Segment Start: Records for this exercise
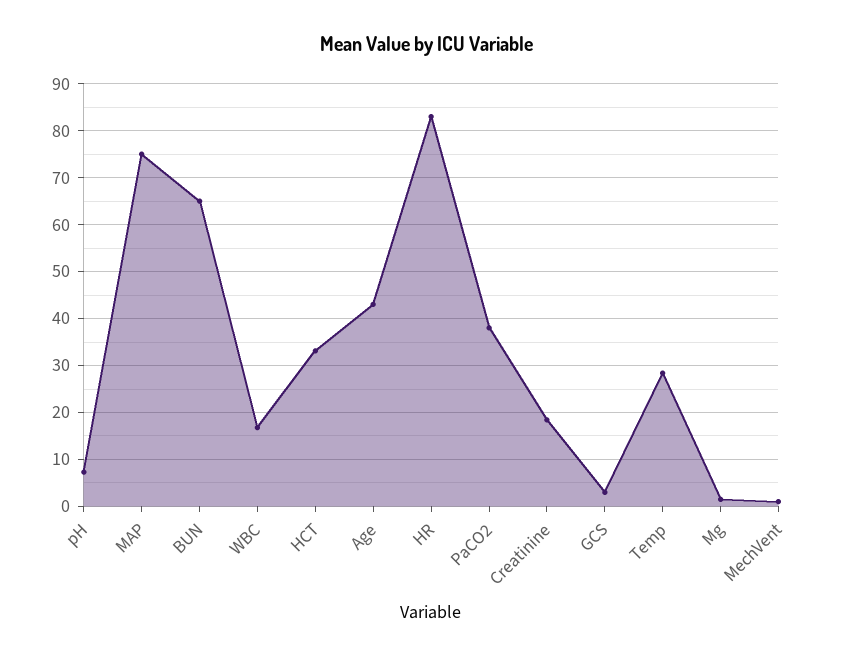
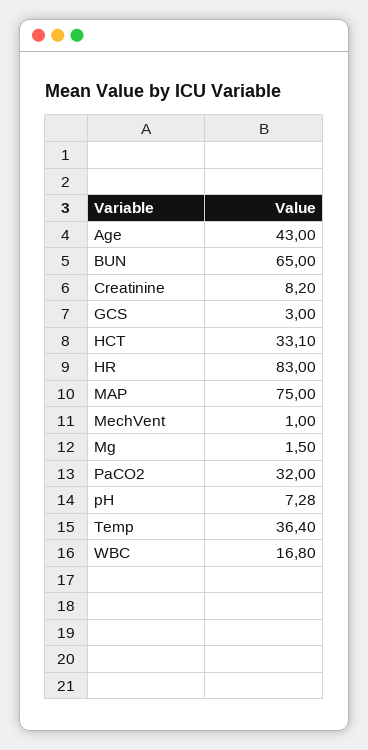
  {
    "pH": 7.28,
    "MAP": 75,
    "BUN": 65,
    "WBC": 16.8,
    "HCT": 33.1,
    "Age": 43,
    "HR": 83,
-   "PaCO2": 38,
+   "PaCO2": 32,
-   "Creatinine": 18,
+   "Creatinine": 8.2,
    "GCS": 3,
-   "Temp": 28,
+   "Temp": 36.4,
    "Mg": 1.5,
    "MechVent": 1
  }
Segment End: Records for this exercise
• Activity: When copying the entries, drop the images and keep every line exact.

• Problem solution:
  {
    "pH": 7.28,
    "MAP": 75,
    "BUN": 65,
    "WBC": 16.8,
    "HCT": 33.1,
    "Age": 43,
    "HR": 83,
-   "PaCO2": 38,
+   "PaCO2": 32,
-   "Creatinine": 18,
+   "Creatinine": 8.2,
    "GCS": 3,
-   "Temp": 28,
+   "Temp": 36.4,
    "Mg": 1.5,
    "MechVent": 1
  }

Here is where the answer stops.